インディージョーンズ感がある。彫られているのは大文字アルファベットだから、ローマ帝国の公用語であるラテン語だと思われる。詳しくはラテン語とはを参照。
天井。円錐状になっている。天井が美しい名建築といえば、スペインのグラナダにある、アルハンブラ宮殿である。形も似ているのでそれを想起した。
グラナダのアルハンブラ宮殿の天井。イスラーム建築。イベリア半島(スペインとポルトガルがある半島)は中世期、キリスト教の支配下になったりイスラームの支配下になったりしたため、文化が融合している。
奥へと延びる廊下。
存在感のある柱。
たまに地上階へ続くと思われる階段がある。しかし地上階には人が住んでいるため、通行止めになっている。ゲームのダンジョンみたいだ。
天井が崩れた箇所。上には空が広がっている。

提供情報 →
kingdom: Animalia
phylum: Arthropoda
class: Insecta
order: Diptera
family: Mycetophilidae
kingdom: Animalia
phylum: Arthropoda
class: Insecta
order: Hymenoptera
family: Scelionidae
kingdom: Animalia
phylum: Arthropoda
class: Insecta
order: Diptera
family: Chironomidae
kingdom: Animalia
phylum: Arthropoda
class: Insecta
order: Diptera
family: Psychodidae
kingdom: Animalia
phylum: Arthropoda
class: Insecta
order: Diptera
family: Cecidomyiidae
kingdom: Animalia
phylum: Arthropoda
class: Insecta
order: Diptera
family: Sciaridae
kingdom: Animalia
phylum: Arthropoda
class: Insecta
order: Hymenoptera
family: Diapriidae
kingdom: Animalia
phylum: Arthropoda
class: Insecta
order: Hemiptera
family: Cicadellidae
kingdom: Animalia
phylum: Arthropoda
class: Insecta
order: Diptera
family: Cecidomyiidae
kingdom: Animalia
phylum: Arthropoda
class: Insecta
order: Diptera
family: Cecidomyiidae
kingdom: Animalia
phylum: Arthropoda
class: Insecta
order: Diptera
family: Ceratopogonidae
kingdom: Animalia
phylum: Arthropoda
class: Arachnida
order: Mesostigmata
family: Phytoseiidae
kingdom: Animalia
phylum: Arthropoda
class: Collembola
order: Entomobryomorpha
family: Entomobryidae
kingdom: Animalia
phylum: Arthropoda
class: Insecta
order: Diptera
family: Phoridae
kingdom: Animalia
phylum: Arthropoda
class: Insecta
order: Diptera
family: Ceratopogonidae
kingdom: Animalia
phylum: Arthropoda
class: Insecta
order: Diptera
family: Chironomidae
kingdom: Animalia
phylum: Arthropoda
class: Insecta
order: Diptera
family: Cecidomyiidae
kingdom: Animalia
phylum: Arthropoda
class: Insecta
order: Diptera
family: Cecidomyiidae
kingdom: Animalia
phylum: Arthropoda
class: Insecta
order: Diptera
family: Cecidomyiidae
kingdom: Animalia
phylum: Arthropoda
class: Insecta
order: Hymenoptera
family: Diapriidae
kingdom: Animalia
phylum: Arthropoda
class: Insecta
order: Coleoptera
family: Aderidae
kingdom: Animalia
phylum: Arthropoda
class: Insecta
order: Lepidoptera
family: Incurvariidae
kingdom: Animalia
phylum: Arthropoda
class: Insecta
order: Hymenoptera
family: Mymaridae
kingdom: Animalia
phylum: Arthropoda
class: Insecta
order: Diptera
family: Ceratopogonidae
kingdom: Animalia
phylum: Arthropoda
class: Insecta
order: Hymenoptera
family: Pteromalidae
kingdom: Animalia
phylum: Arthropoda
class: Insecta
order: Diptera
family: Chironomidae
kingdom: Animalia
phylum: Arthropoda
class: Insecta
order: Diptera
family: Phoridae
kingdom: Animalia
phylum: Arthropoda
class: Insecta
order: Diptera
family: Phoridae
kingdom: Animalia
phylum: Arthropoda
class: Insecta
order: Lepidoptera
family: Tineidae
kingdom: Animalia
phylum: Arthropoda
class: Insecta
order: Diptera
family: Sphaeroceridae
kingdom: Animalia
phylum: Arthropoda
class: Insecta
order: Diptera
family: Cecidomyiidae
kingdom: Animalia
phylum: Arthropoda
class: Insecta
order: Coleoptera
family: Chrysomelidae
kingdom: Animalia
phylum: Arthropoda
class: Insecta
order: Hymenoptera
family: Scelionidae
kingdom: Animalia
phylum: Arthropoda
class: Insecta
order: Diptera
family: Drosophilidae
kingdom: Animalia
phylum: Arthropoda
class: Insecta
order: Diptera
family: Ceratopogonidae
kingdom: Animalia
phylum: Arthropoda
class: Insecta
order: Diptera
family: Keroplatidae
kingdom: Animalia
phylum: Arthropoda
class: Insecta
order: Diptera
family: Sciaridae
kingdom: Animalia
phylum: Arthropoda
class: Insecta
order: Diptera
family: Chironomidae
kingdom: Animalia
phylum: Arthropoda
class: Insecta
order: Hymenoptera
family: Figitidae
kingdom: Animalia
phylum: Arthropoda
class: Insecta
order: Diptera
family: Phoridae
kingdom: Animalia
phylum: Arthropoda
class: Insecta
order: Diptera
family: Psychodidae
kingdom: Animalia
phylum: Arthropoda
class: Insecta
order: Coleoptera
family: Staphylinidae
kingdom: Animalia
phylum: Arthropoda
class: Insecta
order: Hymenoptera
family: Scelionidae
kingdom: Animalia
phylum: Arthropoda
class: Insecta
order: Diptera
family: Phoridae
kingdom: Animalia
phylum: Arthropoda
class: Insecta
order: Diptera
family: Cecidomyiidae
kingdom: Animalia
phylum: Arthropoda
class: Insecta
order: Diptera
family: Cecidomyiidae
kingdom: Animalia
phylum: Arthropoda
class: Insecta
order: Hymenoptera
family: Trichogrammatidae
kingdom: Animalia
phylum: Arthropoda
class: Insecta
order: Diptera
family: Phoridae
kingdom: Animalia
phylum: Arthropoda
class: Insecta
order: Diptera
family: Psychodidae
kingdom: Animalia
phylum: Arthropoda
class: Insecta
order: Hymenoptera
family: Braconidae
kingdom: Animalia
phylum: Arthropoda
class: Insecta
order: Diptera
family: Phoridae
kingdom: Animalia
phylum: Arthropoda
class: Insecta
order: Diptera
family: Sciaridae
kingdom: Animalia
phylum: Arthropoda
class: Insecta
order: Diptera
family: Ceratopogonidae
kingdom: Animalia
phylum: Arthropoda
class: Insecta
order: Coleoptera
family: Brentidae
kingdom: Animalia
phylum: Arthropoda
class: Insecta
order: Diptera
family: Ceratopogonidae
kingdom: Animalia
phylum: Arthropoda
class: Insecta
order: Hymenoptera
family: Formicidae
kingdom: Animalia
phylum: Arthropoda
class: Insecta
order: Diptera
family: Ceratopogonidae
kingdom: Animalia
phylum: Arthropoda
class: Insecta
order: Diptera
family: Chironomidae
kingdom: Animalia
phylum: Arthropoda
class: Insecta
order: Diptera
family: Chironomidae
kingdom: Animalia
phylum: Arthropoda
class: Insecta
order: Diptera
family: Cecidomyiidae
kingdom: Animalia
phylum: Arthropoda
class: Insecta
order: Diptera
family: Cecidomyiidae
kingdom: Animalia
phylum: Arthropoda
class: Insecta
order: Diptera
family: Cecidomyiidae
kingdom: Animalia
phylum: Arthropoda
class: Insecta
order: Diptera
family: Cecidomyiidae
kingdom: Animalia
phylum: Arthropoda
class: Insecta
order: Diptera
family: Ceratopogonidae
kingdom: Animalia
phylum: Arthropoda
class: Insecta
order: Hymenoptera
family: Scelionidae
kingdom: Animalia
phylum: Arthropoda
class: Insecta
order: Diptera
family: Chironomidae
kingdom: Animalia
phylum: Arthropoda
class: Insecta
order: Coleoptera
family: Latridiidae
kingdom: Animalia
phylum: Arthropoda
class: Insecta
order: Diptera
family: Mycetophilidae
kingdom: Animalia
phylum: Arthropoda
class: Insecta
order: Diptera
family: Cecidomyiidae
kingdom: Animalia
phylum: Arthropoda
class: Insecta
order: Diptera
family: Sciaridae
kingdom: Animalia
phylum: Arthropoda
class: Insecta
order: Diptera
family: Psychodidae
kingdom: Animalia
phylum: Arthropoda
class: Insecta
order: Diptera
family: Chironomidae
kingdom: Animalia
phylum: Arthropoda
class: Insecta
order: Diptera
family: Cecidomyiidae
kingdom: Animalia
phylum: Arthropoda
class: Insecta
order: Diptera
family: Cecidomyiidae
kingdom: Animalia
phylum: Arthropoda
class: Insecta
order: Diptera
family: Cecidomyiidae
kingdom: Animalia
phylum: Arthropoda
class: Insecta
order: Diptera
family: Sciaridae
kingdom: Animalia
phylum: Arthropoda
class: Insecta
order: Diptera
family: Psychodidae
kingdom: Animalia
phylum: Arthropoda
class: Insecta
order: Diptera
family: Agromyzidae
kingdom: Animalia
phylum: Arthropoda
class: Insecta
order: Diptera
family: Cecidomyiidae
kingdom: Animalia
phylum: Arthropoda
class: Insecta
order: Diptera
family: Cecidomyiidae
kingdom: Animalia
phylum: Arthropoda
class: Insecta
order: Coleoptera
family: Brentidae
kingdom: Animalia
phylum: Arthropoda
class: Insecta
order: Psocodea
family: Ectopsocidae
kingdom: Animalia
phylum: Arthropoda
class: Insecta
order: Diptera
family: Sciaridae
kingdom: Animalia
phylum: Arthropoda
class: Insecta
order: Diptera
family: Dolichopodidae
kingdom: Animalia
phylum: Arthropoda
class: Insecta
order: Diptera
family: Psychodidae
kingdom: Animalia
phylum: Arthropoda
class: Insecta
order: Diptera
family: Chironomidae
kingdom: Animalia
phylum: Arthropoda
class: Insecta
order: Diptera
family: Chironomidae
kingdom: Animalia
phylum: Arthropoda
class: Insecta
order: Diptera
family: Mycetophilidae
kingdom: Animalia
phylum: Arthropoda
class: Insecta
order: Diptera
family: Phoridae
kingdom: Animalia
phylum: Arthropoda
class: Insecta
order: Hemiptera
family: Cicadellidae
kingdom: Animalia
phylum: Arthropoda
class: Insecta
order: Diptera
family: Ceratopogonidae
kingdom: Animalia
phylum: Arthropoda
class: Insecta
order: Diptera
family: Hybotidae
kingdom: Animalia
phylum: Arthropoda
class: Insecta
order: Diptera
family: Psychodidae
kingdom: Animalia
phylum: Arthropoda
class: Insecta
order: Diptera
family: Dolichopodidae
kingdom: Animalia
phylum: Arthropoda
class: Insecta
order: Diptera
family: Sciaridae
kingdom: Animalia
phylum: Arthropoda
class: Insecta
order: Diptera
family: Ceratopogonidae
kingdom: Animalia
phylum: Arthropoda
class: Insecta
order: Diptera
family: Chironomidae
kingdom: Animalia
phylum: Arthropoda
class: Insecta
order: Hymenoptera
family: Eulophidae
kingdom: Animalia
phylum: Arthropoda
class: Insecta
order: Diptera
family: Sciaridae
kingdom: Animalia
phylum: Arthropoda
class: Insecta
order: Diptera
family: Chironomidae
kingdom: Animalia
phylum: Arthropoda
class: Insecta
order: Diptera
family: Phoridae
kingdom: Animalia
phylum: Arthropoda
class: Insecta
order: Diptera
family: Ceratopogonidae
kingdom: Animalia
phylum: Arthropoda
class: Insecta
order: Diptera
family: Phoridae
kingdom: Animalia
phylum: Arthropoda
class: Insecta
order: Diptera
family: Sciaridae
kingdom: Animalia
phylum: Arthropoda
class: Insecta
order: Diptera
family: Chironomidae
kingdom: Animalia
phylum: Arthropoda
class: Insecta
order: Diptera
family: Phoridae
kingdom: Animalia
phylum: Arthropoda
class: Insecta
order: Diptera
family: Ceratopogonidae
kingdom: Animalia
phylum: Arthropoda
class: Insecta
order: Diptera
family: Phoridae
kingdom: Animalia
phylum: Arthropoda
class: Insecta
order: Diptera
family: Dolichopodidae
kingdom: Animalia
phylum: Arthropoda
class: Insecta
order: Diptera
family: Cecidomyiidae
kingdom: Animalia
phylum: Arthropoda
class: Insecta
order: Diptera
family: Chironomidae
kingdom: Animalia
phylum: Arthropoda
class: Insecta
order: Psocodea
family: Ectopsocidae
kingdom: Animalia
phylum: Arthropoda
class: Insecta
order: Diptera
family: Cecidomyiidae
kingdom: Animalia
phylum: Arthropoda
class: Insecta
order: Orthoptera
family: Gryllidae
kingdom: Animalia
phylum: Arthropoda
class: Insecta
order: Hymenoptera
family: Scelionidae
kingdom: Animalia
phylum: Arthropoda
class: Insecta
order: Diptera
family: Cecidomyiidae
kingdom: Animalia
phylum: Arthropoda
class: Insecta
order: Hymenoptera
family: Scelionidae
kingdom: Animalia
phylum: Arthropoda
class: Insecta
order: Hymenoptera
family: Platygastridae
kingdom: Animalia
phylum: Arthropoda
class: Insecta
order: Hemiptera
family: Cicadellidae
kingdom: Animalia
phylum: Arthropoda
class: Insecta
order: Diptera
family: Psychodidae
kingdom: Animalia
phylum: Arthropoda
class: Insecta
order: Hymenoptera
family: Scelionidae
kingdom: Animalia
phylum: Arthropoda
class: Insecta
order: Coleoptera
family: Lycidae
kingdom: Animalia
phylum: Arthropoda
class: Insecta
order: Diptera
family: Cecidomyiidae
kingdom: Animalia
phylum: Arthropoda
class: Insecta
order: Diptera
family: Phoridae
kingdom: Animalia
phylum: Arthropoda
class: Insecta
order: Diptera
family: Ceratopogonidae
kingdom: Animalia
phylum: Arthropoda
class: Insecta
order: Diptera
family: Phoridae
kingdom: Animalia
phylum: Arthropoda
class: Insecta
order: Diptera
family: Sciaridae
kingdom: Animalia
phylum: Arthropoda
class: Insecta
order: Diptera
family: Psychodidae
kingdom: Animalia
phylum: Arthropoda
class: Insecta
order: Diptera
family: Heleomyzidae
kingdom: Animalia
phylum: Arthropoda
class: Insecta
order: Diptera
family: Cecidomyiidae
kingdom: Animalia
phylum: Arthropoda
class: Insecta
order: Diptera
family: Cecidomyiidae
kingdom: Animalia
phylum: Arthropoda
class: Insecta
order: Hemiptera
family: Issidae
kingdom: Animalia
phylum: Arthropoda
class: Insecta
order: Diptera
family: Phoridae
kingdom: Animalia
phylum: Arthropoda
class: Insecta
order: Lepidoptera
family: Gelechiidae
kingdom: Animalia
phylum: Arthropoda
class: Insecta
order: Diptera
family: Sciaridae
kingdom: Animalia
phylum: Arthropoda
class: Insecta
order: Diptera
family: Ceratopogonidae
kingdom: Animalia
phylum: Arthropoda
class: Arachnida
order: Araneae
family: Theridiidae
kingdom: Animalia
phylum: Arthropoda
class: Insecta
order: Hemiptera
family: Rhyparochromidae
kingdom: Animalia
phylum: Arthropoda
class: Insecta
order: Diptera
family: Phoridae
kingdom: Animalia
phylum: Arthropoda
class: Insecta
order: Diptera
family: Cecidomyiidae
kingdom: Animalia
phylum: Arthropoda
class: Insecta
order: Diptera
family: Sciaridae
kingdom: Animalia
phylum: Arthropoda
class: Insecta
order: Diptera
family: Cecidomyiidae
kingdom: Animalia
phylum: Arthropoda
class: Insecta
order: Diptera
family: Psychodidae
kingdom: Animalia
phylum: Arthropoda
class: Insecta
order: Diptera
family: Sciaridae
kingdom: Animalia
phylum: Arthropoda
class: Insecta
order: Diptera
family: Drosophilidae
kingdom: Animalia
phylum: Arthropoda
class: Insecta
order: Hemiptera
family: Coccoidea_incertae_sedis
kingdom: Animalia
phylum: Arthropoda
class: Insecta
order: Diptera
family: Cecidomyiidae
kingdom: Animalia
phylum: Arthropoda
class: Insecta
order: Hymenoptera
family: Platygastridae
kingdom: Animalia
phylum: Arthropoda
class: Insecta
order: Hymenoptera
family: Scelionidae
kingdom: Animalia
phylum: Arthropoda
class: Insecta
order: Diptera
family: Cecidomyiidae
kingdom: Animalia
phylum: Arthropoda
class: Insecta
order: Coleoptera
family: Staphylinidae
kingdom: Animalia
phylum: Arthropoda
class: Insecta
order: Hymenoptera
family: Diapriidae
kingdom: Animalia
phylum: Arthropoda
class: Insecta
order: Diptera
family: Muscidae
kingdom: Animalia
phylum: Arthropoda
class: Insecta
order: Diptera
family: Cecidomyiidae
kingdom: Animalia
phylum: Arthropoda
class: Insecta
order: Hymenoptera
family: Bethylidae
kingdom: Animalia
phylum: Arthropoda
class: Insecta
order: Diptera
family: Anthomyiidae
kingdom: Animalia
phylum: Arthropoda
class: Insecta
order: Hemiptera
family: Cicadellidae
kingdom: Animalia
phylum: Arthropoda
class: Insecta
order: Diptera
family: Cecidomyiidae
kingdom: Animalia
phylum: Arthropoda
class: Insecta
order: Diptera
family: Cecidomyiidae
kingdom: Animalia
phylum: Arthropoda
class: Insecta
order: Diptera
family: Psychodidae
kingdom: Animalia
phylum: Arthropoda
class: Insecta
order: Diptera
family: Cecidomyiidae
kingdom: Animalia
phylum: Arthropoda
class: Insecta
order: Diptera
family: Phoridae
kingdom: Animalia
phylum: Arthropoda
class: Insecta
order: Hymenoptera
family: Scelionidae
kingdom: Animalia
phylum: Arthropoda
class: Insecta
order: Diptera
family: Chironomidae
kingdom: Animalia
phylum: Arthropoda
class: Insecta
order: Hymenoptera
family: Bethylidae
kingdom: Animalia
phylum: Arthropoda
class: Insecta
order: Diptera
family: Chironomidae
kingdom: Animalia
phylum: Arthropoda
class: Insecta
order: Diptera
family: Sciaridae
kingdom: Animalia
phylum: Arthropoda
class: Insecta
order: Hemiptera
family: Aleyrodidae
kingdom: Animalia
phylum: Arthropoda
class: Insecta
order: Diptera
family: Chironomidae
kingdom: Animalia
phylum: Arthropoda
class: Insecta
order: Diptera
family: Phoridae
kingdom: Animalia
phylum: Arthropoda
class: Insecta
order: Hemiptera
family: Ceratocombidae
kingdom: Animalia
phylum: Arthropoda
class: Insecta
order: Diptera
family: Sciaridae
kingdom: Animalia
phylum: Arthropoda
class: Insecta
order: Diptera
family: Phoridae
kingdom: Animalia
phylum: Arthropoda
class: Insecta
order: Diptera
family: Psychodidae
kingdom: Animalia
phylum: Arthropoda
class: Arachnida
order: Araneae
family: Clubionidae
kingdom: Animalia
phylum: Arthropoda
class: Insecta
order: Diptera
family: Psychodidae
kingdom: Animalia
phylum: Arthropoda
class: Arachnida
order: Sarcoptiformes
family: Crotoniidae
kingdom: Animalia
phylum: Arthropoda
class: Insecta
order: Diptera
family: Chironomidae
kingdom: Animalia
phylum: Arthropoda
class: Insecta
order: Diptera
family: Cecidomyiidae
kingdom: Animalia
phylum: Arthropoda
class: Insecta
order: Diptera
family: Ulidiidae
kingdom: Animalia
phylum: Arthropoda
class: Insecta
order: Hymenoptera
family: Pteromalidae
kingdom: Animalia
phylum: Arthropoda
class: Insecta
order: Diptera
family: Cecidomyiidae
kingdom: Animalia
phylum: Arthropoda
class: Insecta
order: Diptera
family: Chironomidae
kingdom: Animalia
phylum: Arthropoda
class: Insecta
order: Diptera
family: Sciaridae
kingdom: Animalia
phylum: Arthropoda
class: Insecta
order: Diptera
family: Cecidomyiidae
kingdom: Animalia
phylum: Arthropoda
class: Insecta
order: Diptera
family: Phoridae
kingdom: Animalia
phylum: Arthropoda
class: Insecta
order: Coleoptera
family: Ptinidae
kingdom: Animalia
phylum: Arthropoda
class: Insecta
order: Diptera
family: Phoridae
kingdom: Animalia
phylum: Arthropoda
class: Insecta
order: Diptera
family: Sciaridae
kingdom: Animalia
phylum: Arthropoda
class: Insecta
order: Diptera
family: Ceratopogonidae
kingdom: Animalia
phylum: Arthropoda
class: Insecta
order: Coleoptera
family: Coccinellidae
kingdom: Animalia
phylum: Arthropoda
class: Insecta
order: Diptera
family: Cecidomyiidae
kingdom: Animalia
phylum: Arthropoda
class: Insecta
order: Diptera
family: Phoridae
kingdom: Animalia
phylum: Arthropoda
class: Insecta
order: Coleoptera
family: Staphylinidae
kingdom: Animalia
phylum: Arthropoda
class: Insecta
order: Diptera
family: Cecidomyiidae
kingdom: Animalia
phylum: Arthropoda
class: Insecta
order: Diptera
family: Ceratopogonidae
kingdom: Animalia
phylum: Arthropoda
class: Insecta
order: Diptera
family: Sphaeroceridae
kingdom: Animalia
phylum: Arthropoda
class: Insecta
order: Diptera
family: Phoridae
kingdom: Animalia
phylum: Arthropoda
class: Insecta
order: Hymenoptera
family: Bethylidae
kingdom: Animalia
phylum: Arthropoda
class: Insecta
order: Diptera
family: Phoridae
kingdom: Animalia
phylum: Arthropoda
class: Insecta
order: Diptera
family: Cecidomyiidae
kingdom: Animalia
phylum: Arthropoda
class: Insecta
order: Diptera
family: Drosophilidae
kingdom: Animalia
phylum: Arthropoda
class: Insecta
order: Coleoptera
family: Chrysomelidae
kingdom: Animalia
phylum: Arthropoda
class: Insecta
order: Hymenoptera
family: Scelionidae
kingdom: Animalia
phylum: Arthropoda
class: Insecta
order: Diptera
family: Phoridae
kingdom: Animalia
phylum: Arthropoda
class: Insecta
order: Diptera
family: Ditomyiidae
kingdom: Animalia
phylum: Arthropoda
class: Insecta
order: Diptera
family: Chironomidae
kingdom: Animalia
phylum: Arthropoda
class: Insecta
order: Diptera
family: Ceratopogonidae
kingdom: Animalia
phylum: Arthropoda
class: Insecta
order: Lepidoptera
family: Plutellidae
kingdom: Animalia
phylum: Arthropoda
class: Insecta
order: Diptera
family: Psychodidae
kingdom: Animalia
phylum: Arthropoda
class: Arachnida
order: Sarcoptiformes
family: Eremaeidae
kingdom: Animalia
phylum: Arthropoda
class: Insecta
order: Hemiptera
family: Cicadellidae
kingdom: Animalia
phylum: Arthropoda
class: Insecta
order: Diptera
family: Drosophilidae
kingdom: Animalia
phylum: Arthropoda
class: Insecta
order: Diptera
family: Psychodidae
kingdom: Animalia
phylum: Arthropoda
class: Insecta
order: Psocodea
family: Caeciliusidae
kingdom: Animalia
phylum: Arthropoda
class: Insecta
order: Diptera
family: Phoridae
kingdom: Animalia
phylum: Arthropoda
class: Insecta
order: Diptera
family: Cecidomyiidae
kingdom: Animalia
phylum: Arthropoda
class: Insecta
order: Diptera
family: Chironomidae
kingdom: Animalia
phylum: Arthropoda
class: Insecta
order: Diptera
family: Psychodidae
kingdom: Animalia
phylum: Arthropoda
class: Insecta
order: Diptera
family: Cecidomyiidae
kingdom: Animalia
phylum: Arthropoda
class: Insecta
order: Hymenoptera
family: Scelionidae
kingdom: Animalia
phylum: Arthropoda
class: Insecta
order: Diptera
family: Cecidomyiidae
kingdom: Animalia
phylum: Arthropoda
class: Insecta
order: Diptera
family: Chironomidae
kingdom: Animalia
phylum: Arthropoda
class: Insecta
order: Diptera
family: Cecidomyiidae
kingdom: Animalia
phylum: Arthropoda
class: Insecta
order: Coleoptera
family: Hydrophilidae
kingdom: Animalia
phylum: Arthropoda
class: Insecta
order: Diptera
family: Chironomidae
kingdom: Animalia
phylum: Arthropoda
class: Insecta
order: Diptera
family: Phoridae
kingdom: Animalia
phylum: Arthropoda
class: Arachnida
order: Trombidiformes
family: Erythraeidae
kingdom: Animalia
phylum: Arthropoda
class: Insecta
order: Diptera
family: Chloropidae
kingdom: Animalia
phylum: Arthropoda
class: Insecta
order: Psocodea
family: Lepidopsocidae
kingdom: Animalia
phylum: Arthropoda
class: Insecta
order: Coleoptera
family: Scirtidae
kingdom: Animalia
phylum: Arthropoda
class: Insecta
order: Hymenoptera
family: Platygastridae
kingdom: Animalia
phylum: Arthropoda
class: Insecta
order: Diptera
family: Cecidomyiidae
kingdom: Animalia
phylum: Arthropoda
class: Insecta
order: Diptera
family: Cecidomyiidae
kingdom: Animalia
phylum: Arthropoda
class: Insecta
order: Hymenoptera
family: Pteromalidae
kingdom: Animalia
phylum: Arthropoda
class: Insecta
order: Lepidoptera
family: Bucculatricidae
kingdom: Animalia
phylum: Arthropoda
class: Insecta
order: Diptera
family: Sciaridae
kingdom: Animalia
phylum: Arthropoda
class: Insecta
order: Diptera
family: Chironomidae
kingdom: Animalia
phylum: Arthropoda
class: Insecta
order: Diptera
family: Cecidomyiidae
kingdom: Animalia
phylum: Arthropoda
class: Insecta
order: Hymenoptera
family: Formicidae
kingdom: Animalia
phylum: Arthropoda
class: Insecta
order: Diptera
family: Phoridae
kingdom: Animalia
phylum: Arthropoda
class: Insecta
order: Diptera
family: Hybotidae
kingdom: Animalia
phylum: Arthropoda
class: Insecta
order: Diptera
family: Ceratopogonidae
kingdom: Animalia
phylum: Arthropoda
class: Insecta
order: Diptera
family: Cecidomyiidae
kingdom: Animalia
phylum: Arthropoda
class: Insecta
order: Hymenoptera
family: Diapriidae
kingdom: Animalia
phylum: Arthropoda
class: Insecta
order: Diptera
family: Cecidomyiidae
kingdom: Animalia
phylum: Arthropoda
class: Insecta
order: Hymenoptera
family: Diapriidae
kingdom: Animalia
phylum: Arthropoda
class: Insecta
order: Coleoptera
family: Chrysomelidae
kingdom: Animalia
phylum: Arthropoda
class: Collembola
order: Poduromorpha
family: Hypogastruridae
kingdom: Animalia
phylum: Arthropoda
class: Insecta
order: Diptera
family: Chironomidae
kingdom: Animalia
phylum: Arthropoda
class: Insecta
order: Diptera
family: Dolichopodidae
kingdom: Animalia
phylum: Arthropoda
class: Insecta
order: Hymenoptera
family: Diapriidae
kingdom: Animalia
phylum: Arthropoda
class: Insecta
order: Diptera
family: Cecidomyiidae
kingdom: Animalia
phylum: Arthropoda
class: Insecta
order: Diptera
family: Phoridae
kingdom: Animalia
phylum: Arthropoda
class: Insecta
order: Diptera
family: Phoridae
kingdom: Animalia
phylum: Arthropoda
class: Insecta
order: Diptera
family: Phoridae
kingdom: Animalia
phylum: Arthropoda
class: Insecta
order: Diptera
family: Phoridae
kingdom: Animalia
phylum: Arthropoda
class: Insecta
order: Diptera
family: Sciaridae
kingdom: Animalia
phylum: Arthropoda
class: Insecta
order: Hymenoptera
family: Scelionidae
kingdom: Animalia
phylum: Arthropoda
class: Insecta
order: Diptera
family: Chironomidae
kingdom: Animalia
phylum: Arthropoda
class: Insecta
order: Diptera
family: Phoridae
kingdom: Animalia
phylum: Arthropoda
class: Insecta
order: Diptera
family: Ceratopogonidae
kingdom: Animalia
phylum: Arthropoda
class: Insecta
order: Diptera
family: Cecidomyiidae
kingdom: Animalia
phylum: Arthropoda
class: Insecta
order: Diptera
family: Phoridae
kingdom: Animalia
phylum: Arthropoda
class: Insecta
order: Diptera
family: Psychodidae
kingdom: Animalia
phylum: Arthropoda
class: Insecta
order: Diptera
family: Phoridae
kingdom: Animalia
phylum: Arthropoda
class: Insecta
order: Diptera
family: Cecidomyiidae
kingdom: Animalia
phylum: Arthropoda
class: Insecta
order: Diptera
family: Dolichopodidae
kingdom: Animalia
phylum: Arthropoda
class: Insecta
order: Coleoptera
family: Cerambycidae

課題概要 →
抜粋本文によると、地上階へ続くと思われる階段が通行止めになっているのはなぜか、答えてください。 記録の内容は抜粋本文と関係がない。

課題解答 →
地上階には人が住んでいるため。